Как-то жену мою вызвали в Коломну в лесхоз на совещание. От Надеева до Коломны было километров пятнадцать. Она поехала туда на лошади. Жулика она оставила дома, но он вырвался и догнал ее на дороге.

В Коломне был базарный день, было много народу. Проезжая через базарную площадь, жена вдруг заметила, что Жулика нет. Он, видимо испуганный толпой, отстал и потерял след. Жена остановила лошадь и стала его звать:

— Жулик, Жулик!

Поднялся страшный шум:

— Где, где жулик? Что он украл? Куда побежал?

Жена старалась объяснить, что потерялась собака, но волнение еще долго не унималось и волной катилось по базару.

А Жулик пропал. Грустная, ехала жена обратно, слабо надеясь, что Жулик может быть уже дома. Но и в Надееве его не было.

В ближайший выходной день жена поехала навестить меня в Пески. У ворот с радостным визгом встретил ее Жулик. Как он мог найти дорогу из Коломны в Пески за восемнадцать километров? Он никогда не бегал по этой дороге! Ему перегораживала путь широкая река Москва! Переплыл ли он ее или переехал на пароме? И почему он побежал по незнакомой дороге в Пески, а не в Надеево, дорога куда ему была знакома?

Я страшно волновался, когда увидал прибежавшего Жулика одного, без жены. Он никогда не бегал один. В голову лезли всякие страшные мысли. Жена ездила одна на лошади через лес. Мало ли что могло случиться!

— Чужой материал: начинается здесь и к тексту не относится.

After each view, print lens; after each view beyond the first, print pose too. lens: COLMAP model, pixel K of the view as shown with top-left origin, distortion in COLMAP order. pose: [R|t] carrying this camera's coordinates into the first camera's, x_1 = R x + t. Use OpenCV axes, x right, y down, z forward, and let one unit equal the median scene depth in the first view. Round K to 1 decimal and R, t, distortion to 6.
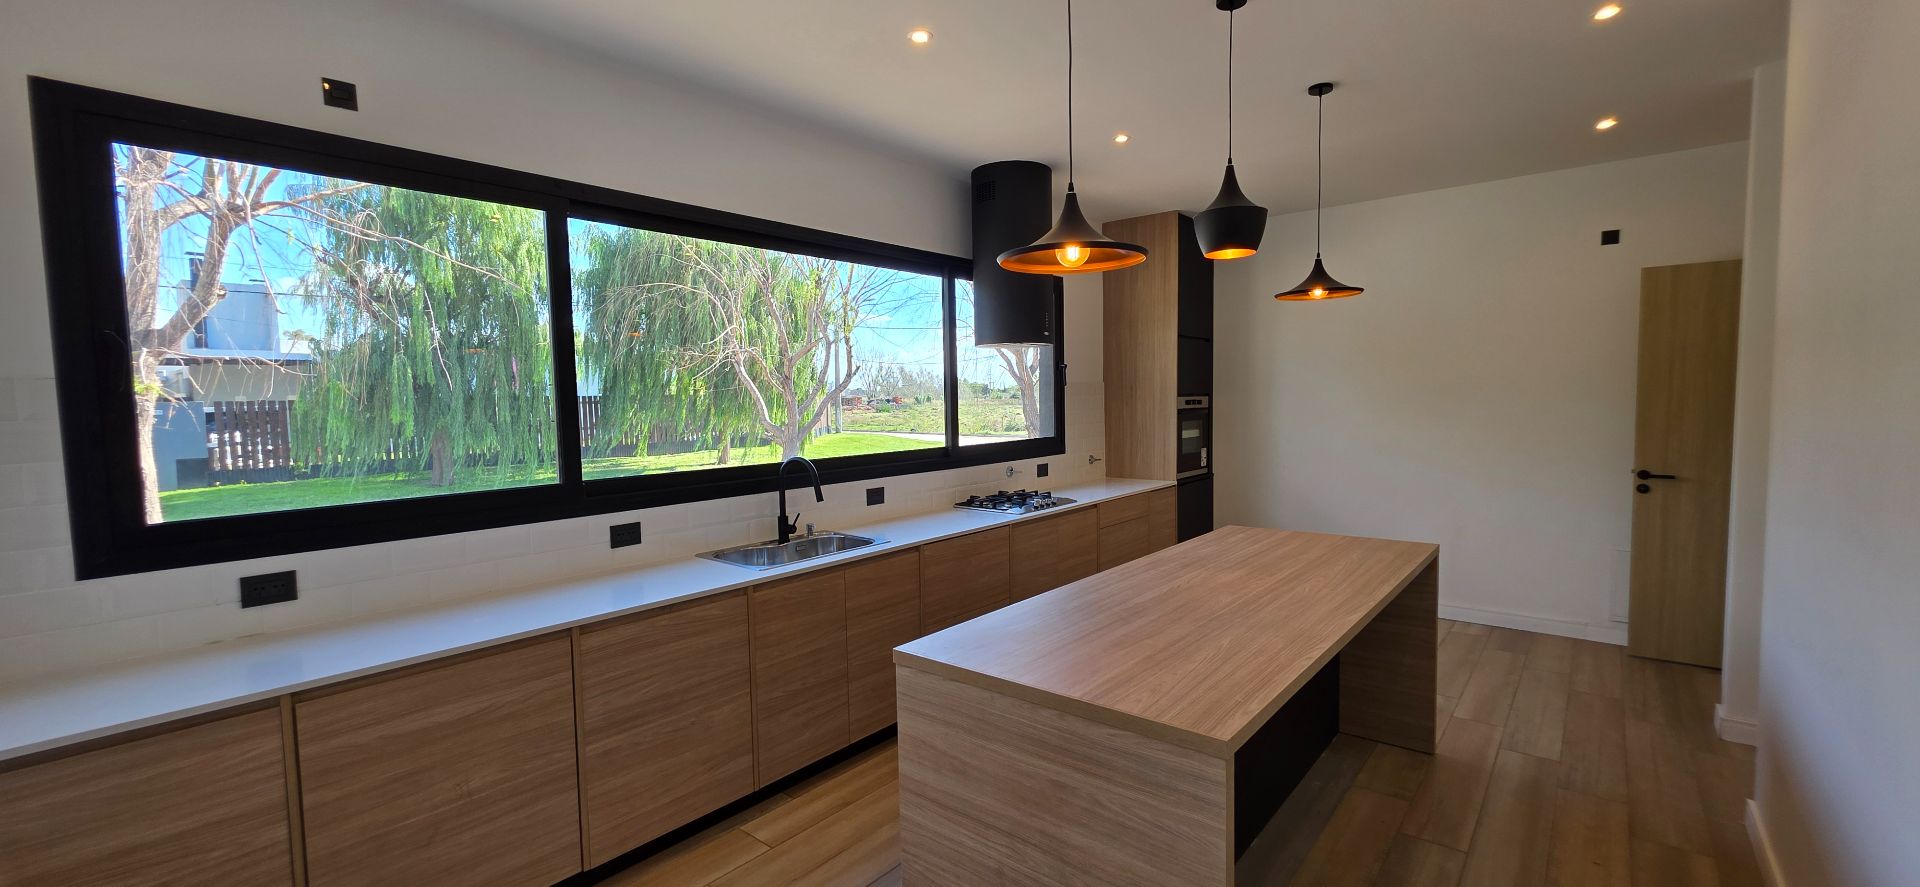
lens RADIAL K [[768.9, 0, 974.8], [0, 768.9, 443.4], [0, 0, 1]] dist [0.001496, 0.000045]
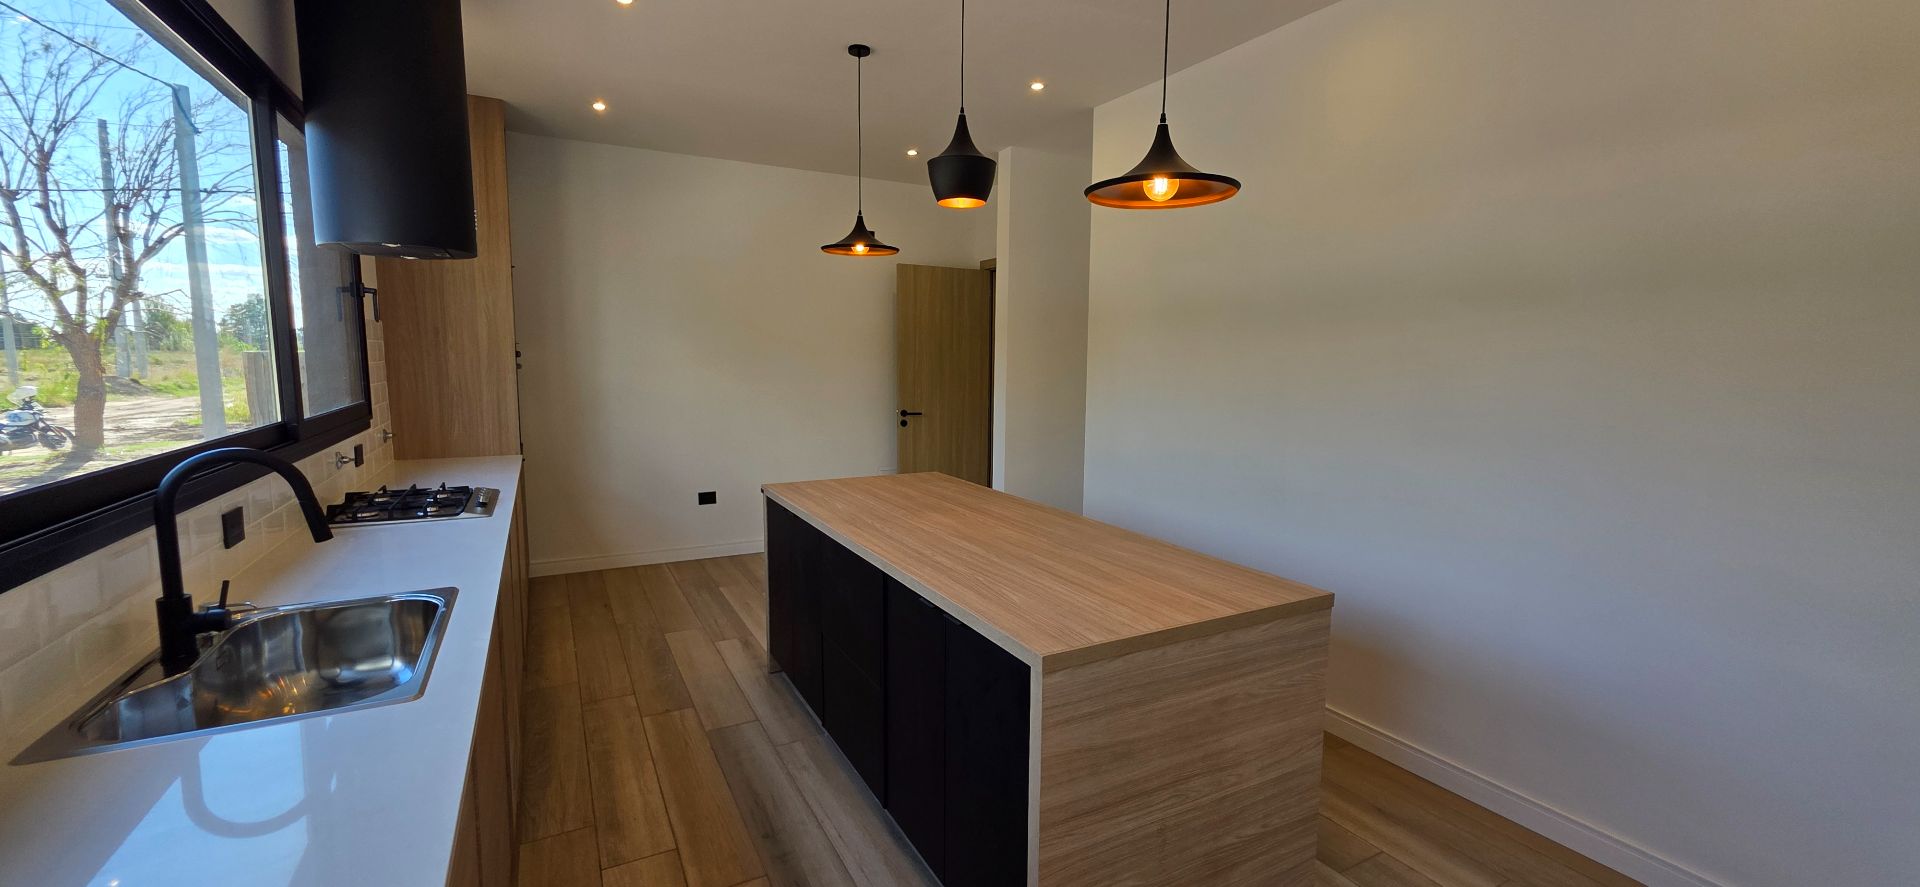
lens RADIAL K [[768.9, 0, 974.8], [0, 768.9, 443.4], [0, 0, 1]] dist [0.001496, 0.000045]
pose [[0.364245, -0.081681, 0.927714, -0.718591], [0.040237, 0.996596, 0.071947, 0.000243], [-0.930434, 0.011122, 0.366292, 0.686388]]
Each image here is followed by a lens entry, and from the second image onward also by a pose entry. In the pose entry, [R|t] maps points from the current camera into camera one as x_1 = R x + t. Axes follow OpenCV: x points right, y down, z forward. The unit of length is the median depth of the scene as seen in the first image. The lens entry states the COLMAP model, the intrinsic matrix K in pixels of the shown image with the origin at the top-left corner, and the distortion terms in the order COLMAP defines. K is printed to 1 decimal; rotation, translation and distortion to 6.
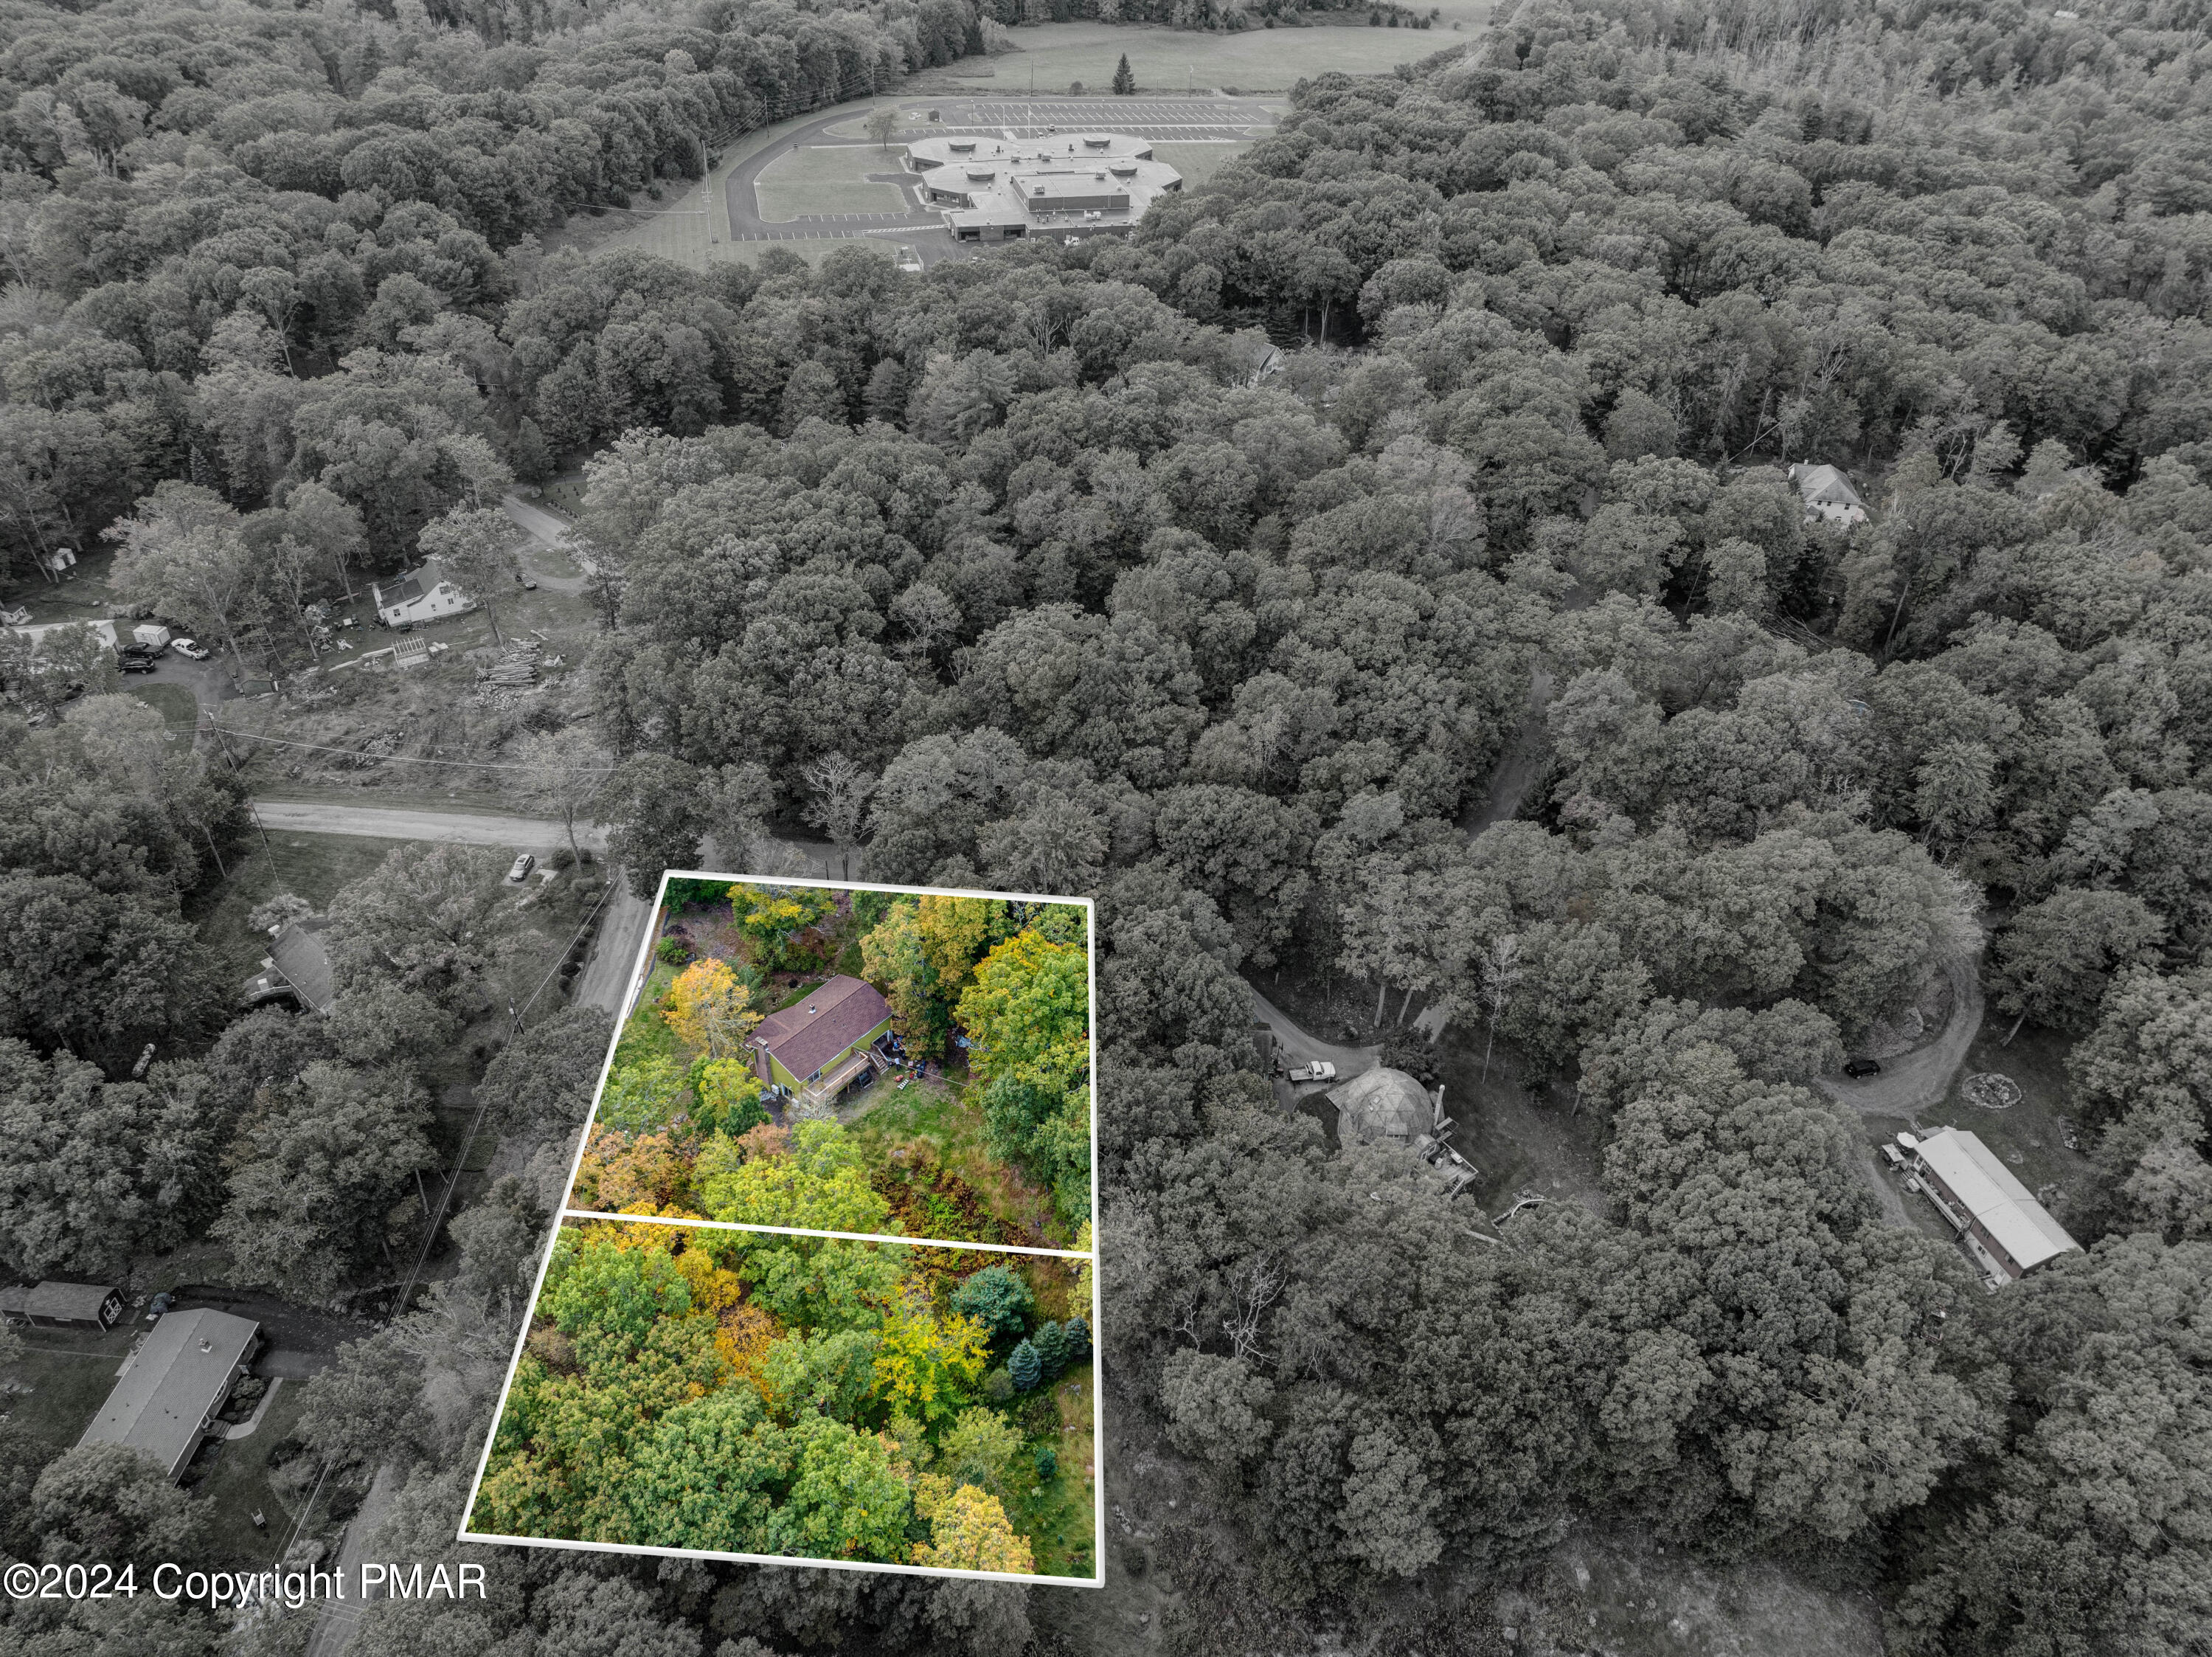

Война кончилась. Жена переехала опять в Пески. Прибежал с ней и Жулик. Занял опять свою прежнюю будочку, возобновил свои старые знакомства, завел новые. Он редко надолго убегал из дому, но знакомства поддерживал. В лесничестве, примерно в километре от нашего дома, через лес, у него была приятельница, которую он изредка навещал. Вот однажды, это было зимой, к вечеру он побежал ее навестить и не вернулся.

Мы искали его и не нашли. А потом узнали, что около нашего поселка появился волк. Волчьи следы были и около нашего дома. Лесник сказал нам, что в лесу нашли остатки черной шерсти и обглоданную волком голову какой-то собаки. Это, конечно, был наш Жулик.

КРЫСА

Наконец она пришла в наш дом. Пришла и поселилась.

До нее в этом доме никогда не было крыс. Крысы любят город, амбары, склады, элеваторы, продуктовые магазины, большие конюшни, птичьи фермы, вообще те места, где много зерна, хлеба, мяса, где можно жить, не заботясь о пище.

А тут небольшой домик в лесу и несколько сарайчиков. Плохо, конечно, но все же можно кое-как устроиться, и крыса поселилась. Когда еще не было этого домика, тут был глухой сосновый бор, а в бору была поляна, поросшая можжевельником, бересклетом, кустами орешника и густым высоким пыреем.